Pode ser porque, se os bombardeios pararam, o ódio continua e vai continuar durante muito tempo ainda. Na verdade, não se resolveu nada e temo até que os ressentimentos e o rancor se hajam açulado ainda mais, desenvolvendo novas razões de ser, por cima das tantas outras que há séculos se acumulam. Nós sempre aprendemos que os europeus são civilizadíssimos e sempre quisemos ser europeus (agora queremos ser americanos, mas no fundo é a mesma coisa), embora, volta e meia, as tribos deles joguem o mundo numa guerra ou façam o possível para que isso aconteça. Nada mudou, vão continuar a querer matar uns aos outros e não raro por motivos que não enobrecem muito a humanidade, tais como o fato de um comer carne de porco e o outro não.

E também porque, não importa quanto queiram que nos esqueçamos disso, o mundo dos povos hoje suportando tanto sofrimento não é só constituído de criancinhas louras e com boa estampa para comerciais de talquinho para o bebê. O mesmo canal de tevê que mostra as criancinhas de Kosovo às vezes mostra criancinhas africanas, cujas facezinhas escaveiradas e bracinhos mais finos que gravetos nos fazem desviar os olhos. E pensar em outro assunto, mudar de canal. Violência é só bomba? O meio será realmente a mensagem? Haverá algo na forma com que são realizadas as reportagens sobre as crianças africanas, que faz com que a maior parte das pessoas não pareça se solidarizar tanto com elas quanto com as crianças da Europa Oriental? Alguma coisa há de ser, porque, se não vemos coligações de potências bombardeando países pobres africanos, sabemos que muitos deles estão em miséria que cresce assombrosamente e desafia qualquer imaginação. Não são só as guerras, são a fome, a doença, a morte, em números espantosos.

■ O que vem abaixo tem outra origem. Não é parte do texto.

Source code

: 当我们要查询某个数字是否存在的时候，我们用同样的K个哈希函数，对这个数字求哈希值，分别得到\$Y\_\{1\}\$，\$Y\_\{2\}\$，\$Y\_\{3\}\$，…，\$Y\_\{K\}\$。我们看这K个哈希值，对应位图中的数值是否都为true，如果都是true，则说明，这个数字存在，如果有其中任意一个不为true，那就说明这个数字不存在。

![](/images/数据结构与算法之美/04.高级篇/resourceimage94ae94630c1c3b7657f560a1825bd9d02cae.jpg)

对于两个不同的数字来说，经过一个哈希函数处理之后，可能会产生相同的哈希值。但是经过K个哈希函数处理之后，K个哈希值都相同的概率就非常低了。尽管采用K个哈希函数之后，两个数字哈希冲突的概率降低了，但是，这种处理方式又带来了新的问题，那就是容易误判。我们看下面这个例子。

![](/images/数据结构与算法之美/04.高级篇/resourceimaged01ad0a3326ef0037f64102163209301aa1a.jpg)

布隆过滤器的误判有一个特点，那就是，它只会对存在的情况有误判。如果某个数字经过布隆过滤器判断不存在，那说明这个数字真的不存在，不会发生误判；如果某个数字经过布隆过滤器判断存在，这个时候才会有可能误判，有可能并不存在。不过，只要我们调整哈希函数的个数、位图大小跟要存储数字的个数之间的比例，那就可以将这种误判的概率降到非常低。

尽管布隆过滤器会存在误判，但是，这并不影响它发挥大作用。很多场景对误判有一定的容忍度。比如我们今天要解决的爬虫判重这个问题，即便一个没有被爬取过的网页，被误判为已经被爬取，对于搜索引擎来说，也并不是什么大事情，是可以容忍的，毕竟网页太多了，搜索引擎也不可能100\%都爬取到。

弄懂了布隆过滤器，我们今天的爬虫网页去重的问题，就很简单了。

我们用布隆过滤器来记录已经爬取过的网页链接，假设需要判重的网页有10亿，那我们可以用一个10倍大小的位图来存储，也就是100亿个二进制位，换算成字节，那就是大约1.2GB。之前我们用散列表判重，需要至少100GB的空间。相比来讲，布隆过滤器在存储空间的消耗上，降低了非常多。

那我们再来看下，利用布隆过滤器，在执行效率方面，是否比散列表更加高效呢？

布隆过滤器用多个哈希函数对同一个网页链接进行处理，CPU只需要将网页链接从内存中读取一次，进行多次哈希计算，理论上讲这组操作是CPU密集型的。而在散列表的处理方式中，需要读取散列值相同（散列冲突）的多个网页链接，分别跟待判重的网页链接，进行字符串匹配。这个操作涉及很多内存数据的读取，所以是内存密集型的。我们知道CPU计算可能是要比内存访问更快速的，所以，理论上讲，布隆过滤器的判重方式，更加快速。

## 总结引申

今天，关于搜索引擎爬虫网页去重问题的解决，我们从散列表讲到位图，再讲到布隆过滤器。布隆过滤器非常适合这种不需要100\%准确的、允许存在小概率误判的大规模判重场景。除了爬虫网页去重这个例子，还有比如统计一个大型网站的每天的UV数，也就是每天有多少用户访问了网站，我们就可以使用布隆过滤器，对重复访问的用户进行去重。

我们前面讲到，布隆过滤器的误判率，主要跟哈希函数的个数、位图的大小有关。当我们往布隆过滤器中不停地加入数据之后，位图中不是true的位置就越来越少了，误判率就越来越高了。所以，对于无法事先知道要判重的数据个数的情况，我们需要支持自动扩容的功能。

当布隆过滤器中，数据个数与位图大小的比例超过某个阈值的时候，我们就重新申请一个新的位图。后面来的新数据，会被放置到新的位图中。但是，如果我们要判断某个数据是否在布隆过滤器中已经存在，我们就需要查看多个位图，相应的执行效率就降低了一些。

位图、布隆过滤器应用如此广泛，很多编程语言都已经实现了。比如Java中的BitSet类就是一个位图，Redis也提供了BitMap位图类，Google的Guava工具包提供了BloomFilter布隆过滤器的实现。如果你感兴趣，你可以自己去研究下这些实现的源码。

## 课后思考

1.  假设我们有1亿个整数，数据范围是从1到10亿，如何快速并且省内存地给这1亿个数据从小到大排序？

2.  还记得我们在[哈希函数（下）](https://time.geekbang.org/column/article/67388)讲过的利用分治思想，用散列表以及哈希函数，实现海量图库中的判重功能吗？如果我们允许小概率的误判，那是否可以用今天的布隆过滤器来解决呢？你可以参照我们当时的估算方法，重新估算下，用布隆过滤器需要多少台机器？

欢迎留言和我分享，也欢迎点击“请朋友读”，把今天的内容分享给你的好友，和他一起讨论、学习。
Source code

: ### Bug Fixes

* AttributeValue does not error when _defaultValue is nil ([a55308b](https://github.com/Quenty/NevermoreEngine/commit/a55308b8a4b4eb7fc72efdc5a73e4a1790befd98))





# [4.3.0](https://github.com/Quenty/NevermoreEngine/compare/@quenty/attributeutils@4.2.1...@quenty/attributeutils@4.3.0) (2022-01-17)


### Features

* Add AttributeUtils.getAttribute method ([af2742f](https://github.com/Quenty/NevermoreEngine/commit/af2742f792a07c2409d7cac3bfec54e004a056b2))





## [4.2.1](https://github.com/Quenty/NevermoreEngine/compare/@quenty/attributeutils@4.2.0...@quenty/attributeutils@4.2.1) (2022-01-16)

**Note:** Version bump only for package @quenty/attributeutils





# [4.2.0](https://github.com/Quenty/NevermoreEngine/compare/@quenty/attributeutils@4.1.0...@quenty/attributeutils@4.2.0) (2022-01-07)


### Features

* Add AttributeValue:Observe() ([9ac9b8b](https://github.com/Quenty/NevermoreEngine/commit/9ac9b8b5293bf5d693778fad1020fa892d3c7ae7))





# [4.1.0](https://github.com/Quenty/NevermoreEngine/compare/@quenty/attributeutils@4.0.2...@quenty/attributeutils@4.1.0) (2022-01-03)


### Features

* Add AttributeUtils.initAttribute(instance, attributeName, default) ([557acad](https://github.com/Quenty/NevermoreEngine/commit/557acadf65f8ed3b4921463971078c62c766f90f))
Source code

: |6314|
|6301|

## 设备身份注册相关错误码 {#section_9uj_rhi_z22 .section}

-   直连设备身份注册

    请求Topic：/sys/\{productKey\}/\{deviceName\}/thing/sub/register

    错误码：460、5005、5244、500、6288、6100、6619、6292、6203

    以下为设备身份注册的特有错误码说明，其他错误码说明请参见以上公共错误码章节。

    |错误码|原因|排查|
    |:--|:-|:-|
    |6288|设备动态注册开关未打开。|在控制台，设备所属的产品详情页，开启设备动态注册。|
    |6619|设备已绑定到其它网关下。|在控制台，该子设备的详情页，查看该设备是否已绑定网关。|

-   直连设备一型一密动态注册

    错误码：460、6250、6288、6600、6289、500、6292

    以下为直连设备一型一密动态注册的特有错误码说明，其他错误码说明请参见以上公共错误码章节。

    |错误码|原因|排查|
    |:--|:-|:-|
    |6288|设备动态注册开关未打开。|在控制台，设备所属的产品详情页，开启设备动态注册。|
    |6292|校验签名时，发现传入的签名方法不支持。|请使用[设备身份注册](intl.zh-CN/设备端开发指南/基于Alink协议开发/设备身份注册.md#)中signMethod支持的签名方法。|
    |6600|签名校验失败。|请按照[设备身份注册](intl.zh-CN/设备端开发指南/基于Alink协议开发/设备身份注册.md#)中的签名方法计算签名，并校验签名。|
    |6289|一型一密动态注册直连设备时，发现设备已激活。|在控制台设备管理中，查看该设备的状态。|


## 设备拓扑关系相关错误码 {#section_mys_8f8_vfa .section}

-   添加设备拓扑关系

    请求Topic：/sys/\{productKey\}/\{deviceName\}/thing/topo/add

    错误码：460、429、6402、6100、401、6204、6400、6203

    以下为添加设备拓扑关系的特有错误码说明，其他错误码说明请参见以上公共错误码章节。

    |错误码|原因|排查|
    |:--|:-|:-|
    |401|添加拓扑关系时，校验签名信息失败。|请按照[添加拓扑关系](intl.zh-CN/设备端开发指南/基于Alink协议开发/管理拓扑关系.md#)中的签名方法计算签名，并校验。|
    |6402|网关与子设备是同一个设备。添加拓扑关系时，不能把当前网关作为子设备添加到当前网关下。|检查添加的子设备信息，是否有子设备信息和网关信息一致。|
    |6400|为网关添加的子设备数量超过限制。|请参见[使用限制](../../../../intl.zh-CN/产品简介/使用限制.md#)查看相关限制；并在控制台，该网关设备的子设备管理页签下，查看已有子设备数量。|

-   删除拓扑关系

Se a imprensa não falar nessas coisas, quem falará? Se um sujeito como eu, igual a vocês, com a diferença de que disponho de espaço num jornal para tentar traduzir um pouco do que pensamos, sentimos e sofremos, deixar de escrever sobre essas coisas, quem escreverá? Está certo, poderão responder vocês, mas deixe isso para outros, volte para as suas amenidades inofensivas. Eu volto, podem deixar que eu volto. E, afinal, isto é facilitado pela circunstância de que, apesar de todos os problemas, nós, brasileiros, ainda vivemos em paz, não temos guerra. É, não temos, estamos em paz. Foi exatamente o que pensei, quando cheguei em casa na segunda passada, às 9 da noite, depois de, na companhia de outros fregueses, ter sido aterrorizado por dois pivetões numa padaria e, em seguida, com medo de outro que me havia ameaçado na rua, mudei de itinerário, para não cruzar com ele na volta. Fiquei um tiquinho sobressaltado, mas cheguei em casa incólume, acreditem. A gente vive em paz.